We cycled to Tulum beach from downtown. The route follows a cycle lane next to the main road and down the track past the beach clubs. We were able to lock our bikes safely at a heavily used cycle park for free. It’s a huge stretch of beach that you could explore different areas of each day. But since our time was limited we stayed in the Playa Las Palmas area.

coba ruins mexico

Coba Ruins

We drove from Tulum to the Coba Ruins, which took about 50 minutes and was a straight-forward drive along the 109. Bus tours and public buses are also available for this route and take about 1 hour. Once at the ruins, we hired bikes from the entrance. They’re not in great condition, but they’re fine and cheap. Plus, being able to cycle around the large forest site made things much quicker and easier. 

cycling at coba ruins

by @tomokas

The Coba Ruins are some of the most popular ancient ruins in Mexico and one of the best day trips from Tulum. Rather than joining a walking tour, we took about 1.5 hours exploring each section of the ancient Mayan city by ourselves.
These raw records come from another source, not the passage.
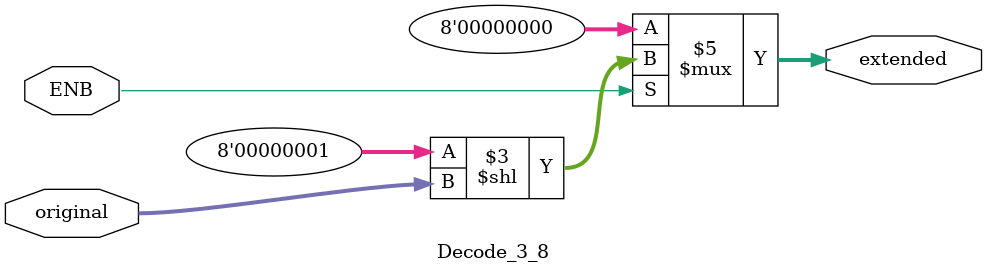
<source format=v>
module Decode_3_8 (ENB, original, extended);

	input ENB;
	input [2:0] original;
	output reg [7:0] extended;	// [0:7] on instruction?
	
	always@(ENB or original) begin
		if (ENB == 1'b1) begin
			extended	= 8'b00000001 << original;
		end else begin
			extended = 8'b0;
		end		
	end

endmodule
</source>
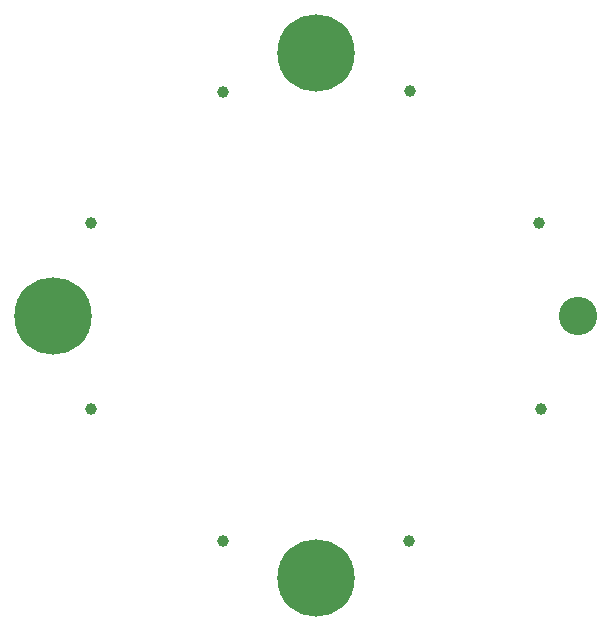
<source format=gbs>
G75*
%MOIN*%
%OFA0B0*%
%FSLAX25Y25*%
%IPPOS*%
%LPD*%
%AMOC8*
5,1,8,0,0,1.08239X$1,22.5*
%
%ADD10C,0.12800*%
%ADD11C,0.25800*%
%ADD12C,0.03900*%
D10*
X0098750Y0186250D03*
X0186250Y0098750D03*
X0273750Y0186250D03*
X0186250Y0273750D03*
D11*
X0186250Y0273750D03*
X0098750Y0186250D03*
X0186250Y0098750D03*
D12*
X0111250Y0155250D03*
X0155250Y0111250D03*
X0217250Y0111250D03*
X0261250Y0155250D03*
X0260750Y0217250D03*
X0217750Y0261250D03*
X0155250Y0260750D03*
X0111250Y0217250D03*
M02*

</source>
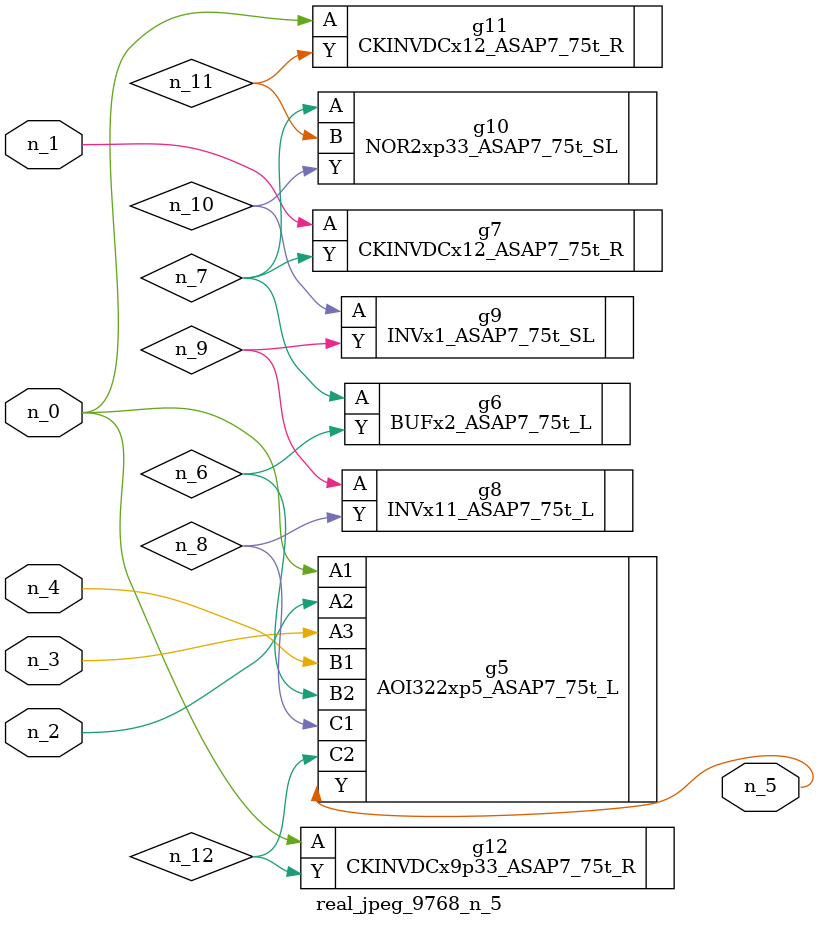
<source format=v>
module real_jpeg_9768_n_5 (n_4, n_0, n_1, n_2, n_3, n_5);

input n_4;
input n_0;
input n_1;
input n_2;
input n_3;

output n_5;

wire n_12;
wire n_8;
wire n_11;
wire n_6;
wire n_7;
wire n_10;
wire n_9;

AOI322xp5_ASAP7_75t_L g5 ( 
.A1(n_0),
.A2(n_2),
.A3(n_3),
.B1(n_4),
.B2(n_6),
.C1(n_8),
.C2(n_12),
.Y(n_5)
);

CKINVDCx12_ASAP7_75t_R g11 ( 
.A(n_0),
.Y(n_11)
);

CKINVDCx9p33_ASAP7_75t_R g12 ( 
.A(n_0),
.Y(n_12)
);

CKINVDCx12_ASAP7_75t_R g7 ( 
.A(n_1),
.Y(n_7)
);

BUFx2_ASAP7_75t_L g6 ( 
.A(n_7),
.Y(n_6)
);

NOR2xp33_ASAP7_75t_SL g10 ( 
.A(n_7),
.B(n_11),
.Y(n_10)
);

INVx11_ASAP7_75t_L g8 ( 
.A(n_9),
.Y(n_8)
);

INVx1_ASAP7_75t_SL g9 ( 
.A(n_10),
.Y(n_9)
);


endmodule
</source>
Planning which ruins to visit in Mexico can be overwhelming. There are just so many, it can feel like they're much of a muchness. But we’d definitely recommend Coba as one of the most fascinating historical sites.

Cenote Multum Ha

Cenote Multum Ha

After our trip to the Coba Ruins, we went to Cenote Multum Ha. Cenotes are natural pits that occur when bedrock sinks under the water. Multum Ha, however, is still a cave where you swim within the cavern with crystal clear water. You enter via a 100-step wooden spiral staircase. So it’s not the one for claustrophobic people. But it’s a unique cenote experience. 

Cenote Multum Ha

We had Multum Ha to ourselves right up until we were about to leave, which is pretty rare considering how popular cenotes are. But since this one is about a 10 minute drive down a gravel track from the main road, it’s not as busy as some of the others.